## 本文
簡単に左右対称の顔が描ける!CLIP STUDIO PAINT講座 対称定規基本編
2016.04.12
CLIP STUDIO PAINTの機能を使いこなすことで、効果的・効率的に作画ができます。
今回は顔の作画作業を中心に、作画をするテクニックをCLIP STUDIO PAINTの機能を活用しながら紹介します。漫画制作で活用してみましょう。
下描きの清書を「線画」と言います。
下描きに描いたものを、そのまま清書すると下描きの線が邪魔で線画作業がやりにくいです。そんなときは、下描きレイヤーの不透明度を下げて見やすくしましょう。
まずは清書しやすいように「下描き」レイヤーの「不透明度」を下げます。レイヤーパレットの右上にあるゲージを左にスライドして40以下にしました。すると下描きの線が薄くなります。好みに合わせて清書しやすい濃度に調整しましょう。
この不透明度を下げる動作は繰り返し行なうのでオートアクションに記録しておくと便利です。
線画用のレイヤーは複数に分けることで線の修正がしやすくなり、効率的に作業できます。
「顔の中」「髪」「肌・服」の名付けたレイヤーを3枚作成します。見分けが付きやすいよう「髪」と「肌・服」のレイヤーカラーを変更すると作業がし易いです。
上記の動作もオートアクションに記録しておくと便利です。新規ラスターレイヤーを作ったときは必ずレイヤー名を付けることも大切です。増やしすぎてしまった場合は、途中でレイヤーを結合するなどをしてまとめると管理しやすくなります。
設定を完了したら、線画を描きます。今回はキャラクターの顔に重点を当てます。
キャラクターの表情はとても重要です。小さなニュアンスも表現できるよう細めのブラシで丁寧に描き込みます。
1.「顔の中」レイヤーを選択し、Gペン(細めのブラシ)で描き込みます。

## 与えられた情報
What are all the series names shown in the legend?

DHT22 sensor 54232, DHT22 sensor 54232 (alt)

==

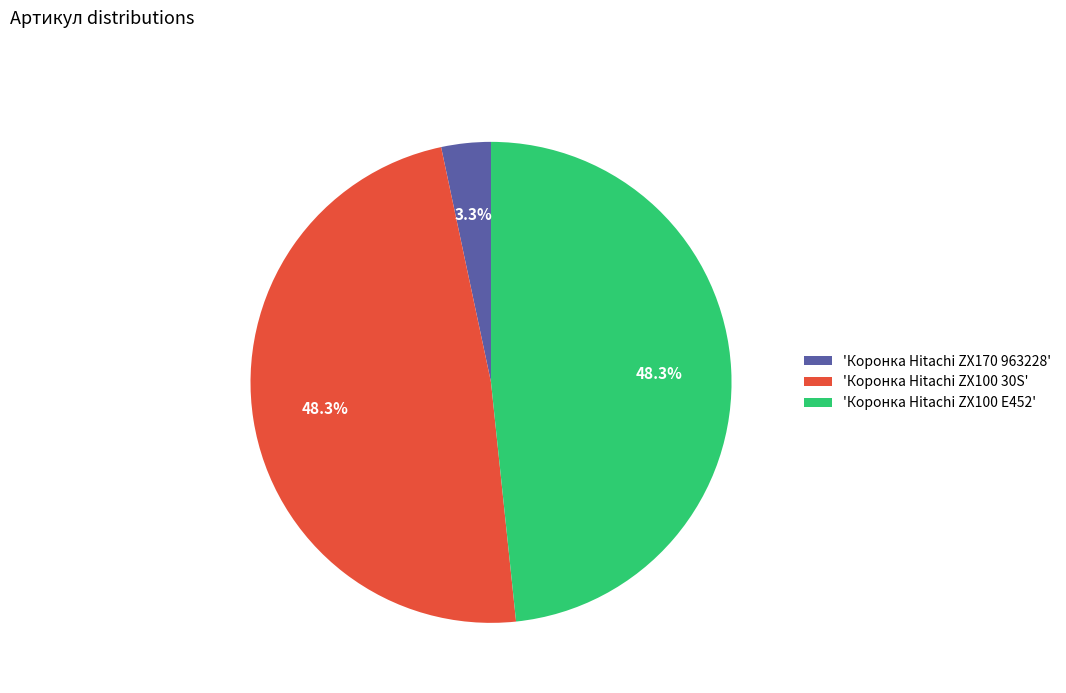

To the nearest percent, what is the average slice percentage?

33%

## 課題 1
本文によると、「下描き」レイヤーの不透明度はいくつ以下に下げたか。
## 課題 2
本文のうち、「簡単に左右対称の顔が描ける!CLIP STUDIO PAINT講座」から「返し行なうのでオートアクションに記録しておくと便利です。」までを一字一句そのまま書き写せ。
行は参照せず、本文だけを手がかりにすること。

## 解答例 1
40以下。

## 解答例 2
簡単に左右対称の顔が描ける!CLIP STUDIO PAINT講座 対称定規基本編
2016.04.12
CLIP STUDIO PAINTの機能を使いこなすことで、効果的・効率的に作画ができます。
今回は顔の作画作業を中心に、作画をするテクニックをCLIP STUDIO PAINTの機能を活用しながら紹介します。漫画制作で活用してみましょう。
下描きの清書を「線画」と言います。
下描きに描いたものを、そのまま清書すると下描きの線が邪魔で線画作業がやりにくいです。そんなときは、下描きレイヤーの不透明度を下げて見やすくしましょう。
まずは清書しやすいように「下描き」レイヤーの「不透明度」を下げます。レイヤーパレットの右上にあるゲージを左にスライドして40以下にしました。すると下描きの線が薄くなります。好みに合わせて清書しやすい濃度に調整しましょう。
この不透明度を下げる動作は繰り返し行なうのでオートアクションに記録しておくと便利です。